──────── Gezeigter Text ────────
Ich selbst allerdings konnte am gestrigen sonnigen und heißen Sonntag den Blick über die Mosel auf eine Kette von Ausflugsautos und Motorrädern beobachten, die diesen als letzten schönen des Jahres angekündigten Tag zu einer Ausfahrt um die weit geschwungenen Kurven der Frau Mosel nutzten. Die Motorräder überwiegend laut (wobei der Lärm in der Schlucht der Mosel weit getragen wird), ein gut Teil der Autos ohne Dach unterwegs (wer sich kein Auto mit Dach leisten kann . . .). So einen Haufen Cabrios auf einem Haufen hab ich noch nie gesehen!
Ein ganz besonderes Cabrio gab es dann in Traben-Trarbach selbst zu sehen, ein Ampficar aus den 1960er-Jahren, laut Wikipedia das erste zivile Amphibienfahrzeug. Der heutige Beitrag zur IAA, Fahrzeuge, die man heute da nicht mehr findet 🙁
Das Ampficar scheint sehr seetüchtig gewesen zu sein, Wikipedia berichtet von einer Fahrt bei Windstärke 8 auf der Ostsee! Außerdem haben zwei Fahrzeuge 1962 den Ärmelkanal überquert, wobei das eine am Schluß das andere abschleppen mußte. Nobody’s perfect! Ansonsten ~ ein pfiffiges Cabrio für 4 Personen, an Land 120 Km/h schnell, auf dem Wasser Maximum 12 Km/h. Verbrauch 9 Liter auf 100 Km, auf dem Wasser je nach Geschwindigkeit 2,3 L/Stunde (5 Km/h) bis 10 L/Stunde (10 Km/h). Ja mai, wer es so eilig hat . . .
Wobei in der Praxis der Schwimmbetrieb wohl sehr aufwendig war ~ nach jedem Wasserausflug mußte das Fahrzeug aufgebockt und insgesamt 13 Schmiernippel mit Fett versorgt werden, die zum Teil auch nur mit ausgebauter Rücksitzbank erreichbar waren . . .
────────
- **Zur Aufgabe**: Aktualisiere im Text über das Amphibienfahrzeug den Abschnitt von „Wobei in der“ bis „waren . . .“ und gib ihn wieder, wobei „Rücksitzbank“ durch „Rückbank“ ersetzt wird.
──────── Bereitgestelltes Material ────────
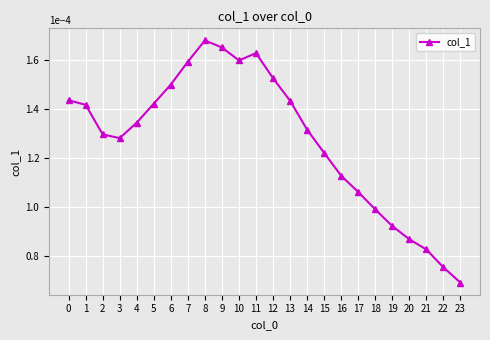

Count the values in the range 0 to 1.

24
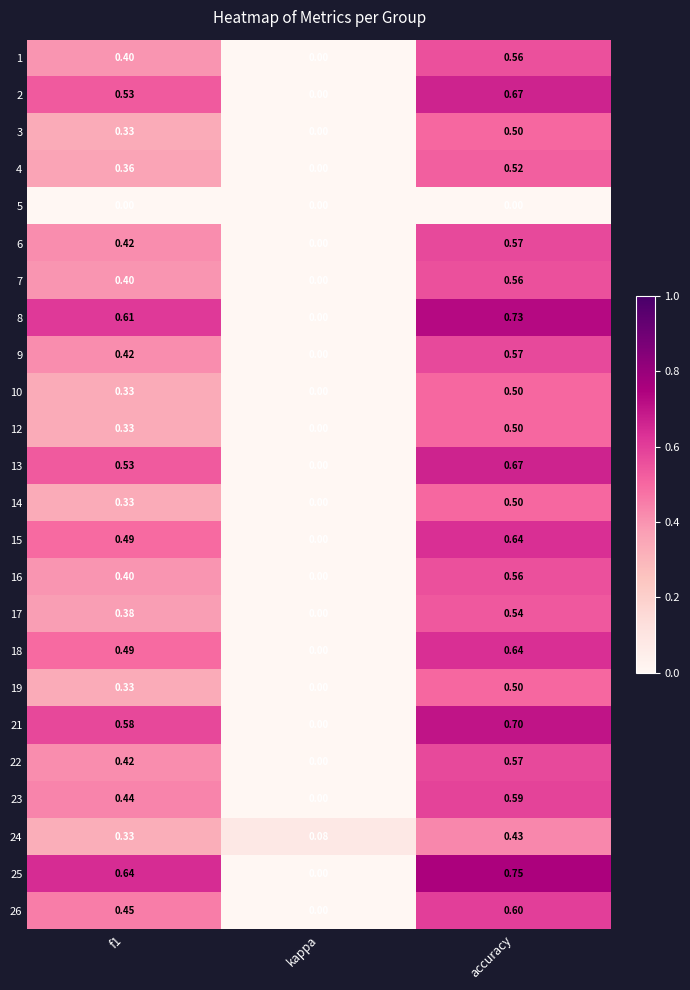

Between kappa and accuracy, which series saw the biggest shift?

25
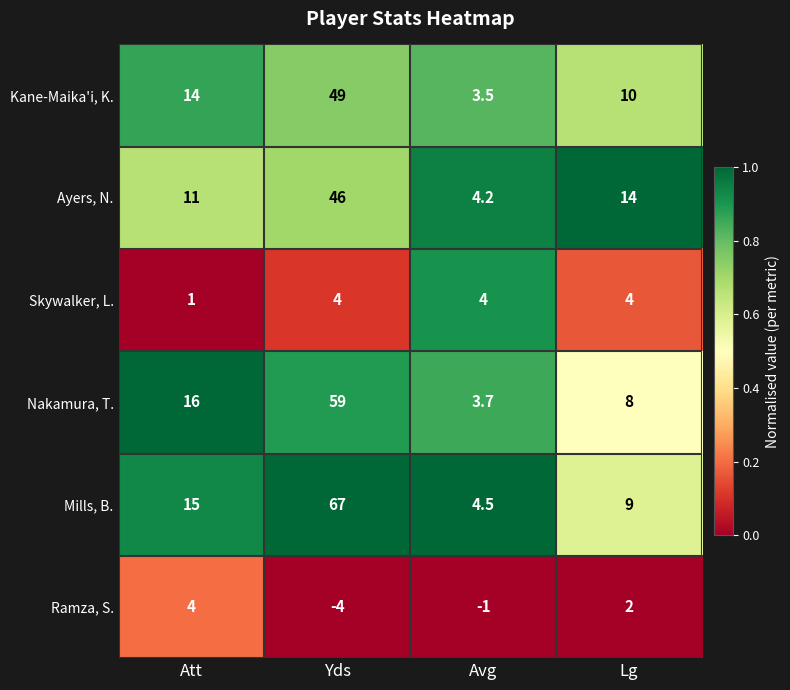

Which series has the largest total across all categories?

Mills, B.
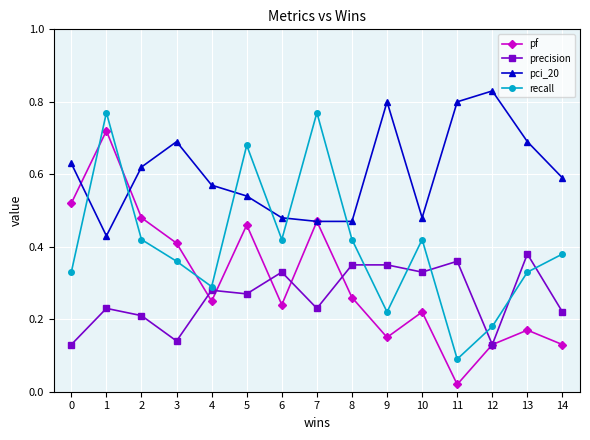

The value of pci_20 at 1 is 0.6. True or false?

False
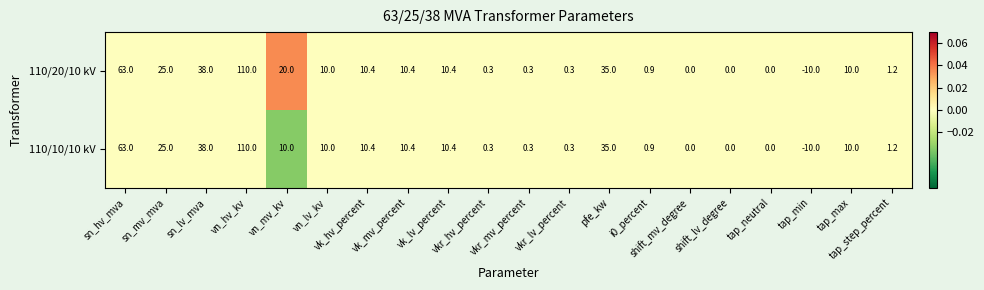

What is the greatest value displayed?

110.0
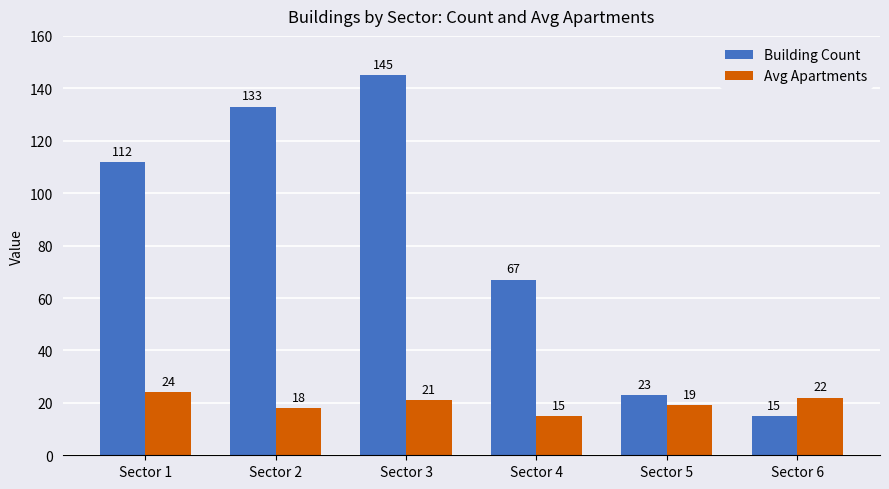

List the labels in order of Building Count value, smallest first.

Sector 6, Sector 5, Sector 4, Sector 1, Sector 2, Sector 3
────────
──────── Bereitgestelltes Material ────────
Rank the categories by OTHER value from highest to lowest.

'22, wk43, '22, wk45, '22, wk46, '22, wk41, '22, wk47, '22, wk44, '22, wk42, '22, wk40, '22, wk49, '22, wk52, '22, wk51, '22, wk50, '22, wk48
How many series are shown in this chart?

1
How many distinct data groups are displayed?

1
────────
──────── Bereitgestelltes Material ────────
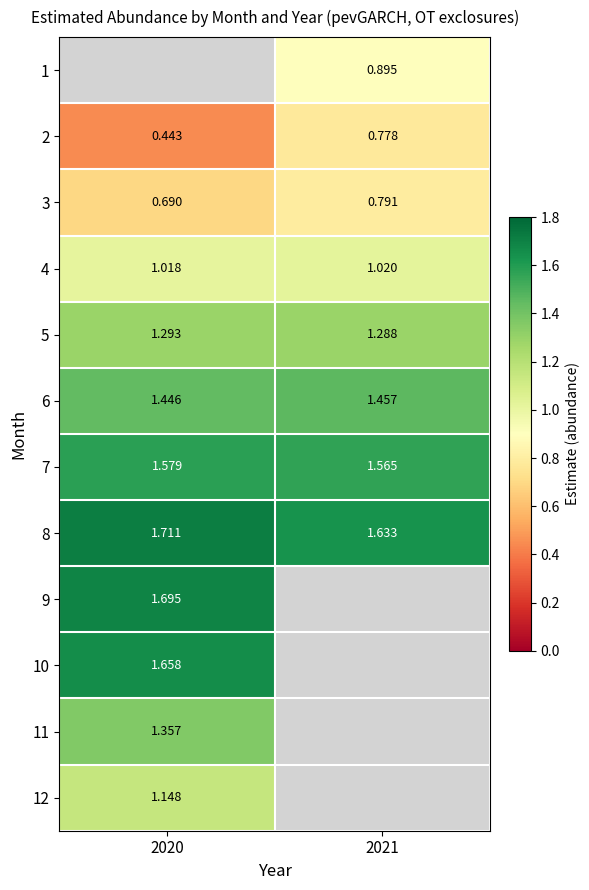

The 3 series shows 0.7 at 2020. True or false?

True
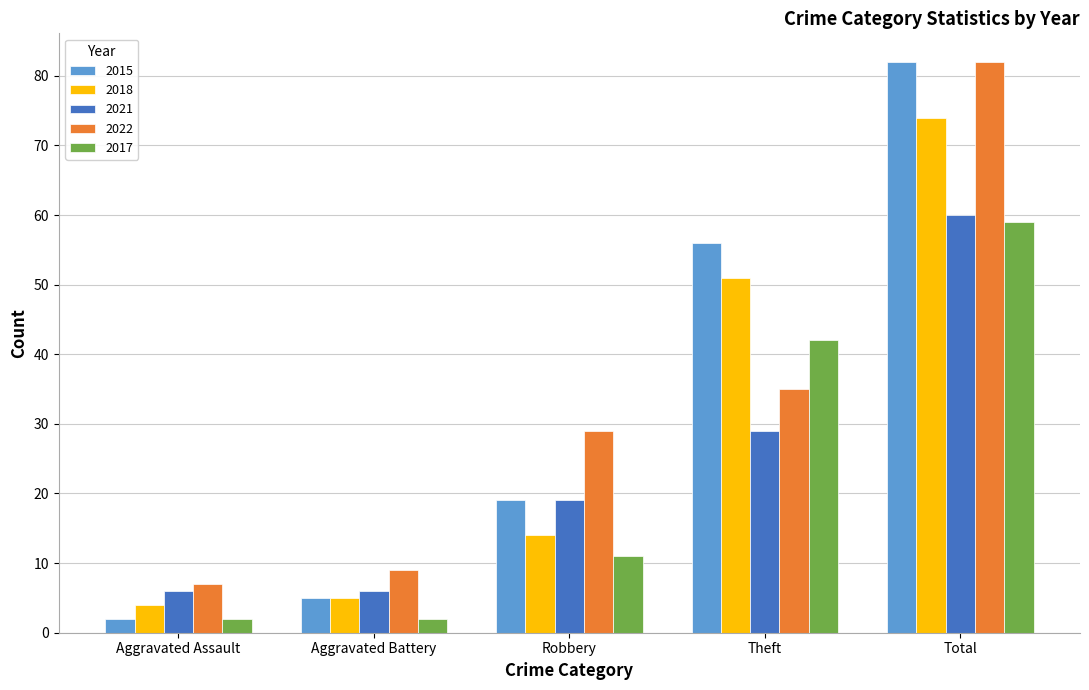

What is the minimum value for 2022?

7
────────
- **Erwartete Antwort**:
Wobei in der Praxis der Schwimmbetrieb wohl sehr aufwendig war ~ nach jedem Wasserausflug mußte das Fahrzeug aufgebockt und insgesamt 13 Schmiernippel mit Fett versorgt werden, die zum Teil auch nur mit ausgebauter Rückbank erreichbar waren . . .